# Harrell's / Anuvia Green TRX



## Thor865 (Mar 26, 2018)

Anyone use them as source for products?

A rep has agreed to sell directly to me but was worried of over pricing and wanted to see what y'all have bought from them to compare.

Currently trying to get some anuvia green trx as no one around me carries it. They said it's $40 per 50lb bag


----------



## Lawn_newbie (Jun 19, 2018)

That is pretty high.

I picked up GreenTRX for $20.68, Atlanta, Ewing Irrigation.


----------



## Jacob_S (May 22, 2018)

That is high, I am paying $23ish a bag for it at my local Ewing.


----------



## Thor865 (Mar 26, 2018)

@Lawn_newbie @Jacob_S what is the sgn you purchased? They offer it in mini, micro, regular which I believe is 60,95,155 sgn. Different pricing for each


----------



## DSchlauch (Jun 25, 2018)

@Thor865 I pay @ $21 for regular prill size at Ewing


----------



## Lawn_newbie (Jun 19, 2018)

@Thor865 The bag I have is regular which is 240SGN.

My pricing may also be a special.

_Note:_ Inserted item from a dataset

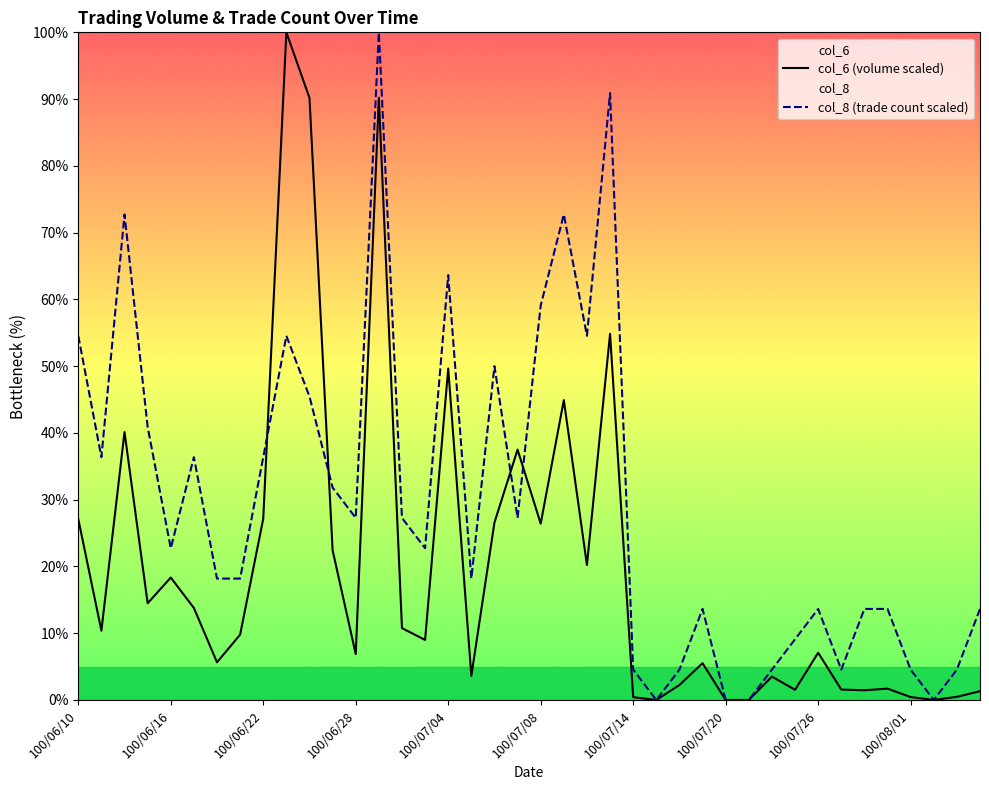

What is the spread (max minus min) of values at 27?

8.1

When I login to my Ewing portal it shows a price of $30.40. The price at the store was $20.68.


----------



## Thor865 (Mar 26, 2018)

Ok clarification on pricing.

Micro - $40.55 - Greens Grade 
Mini - $28.74 - 140 SGN - Fairway/Tees 
Standard - $24.05 - 260 SGN

that's including shipping. So not ideal but not too bad unless you go for the greens grade.


----------



## Lawn_newbie (Jun 19, 2018)

@Thor865 $24.05 plus shipping for 50lbs of product is not shabby. I would pay a few more bucks to not have to drive and pickup product.


----------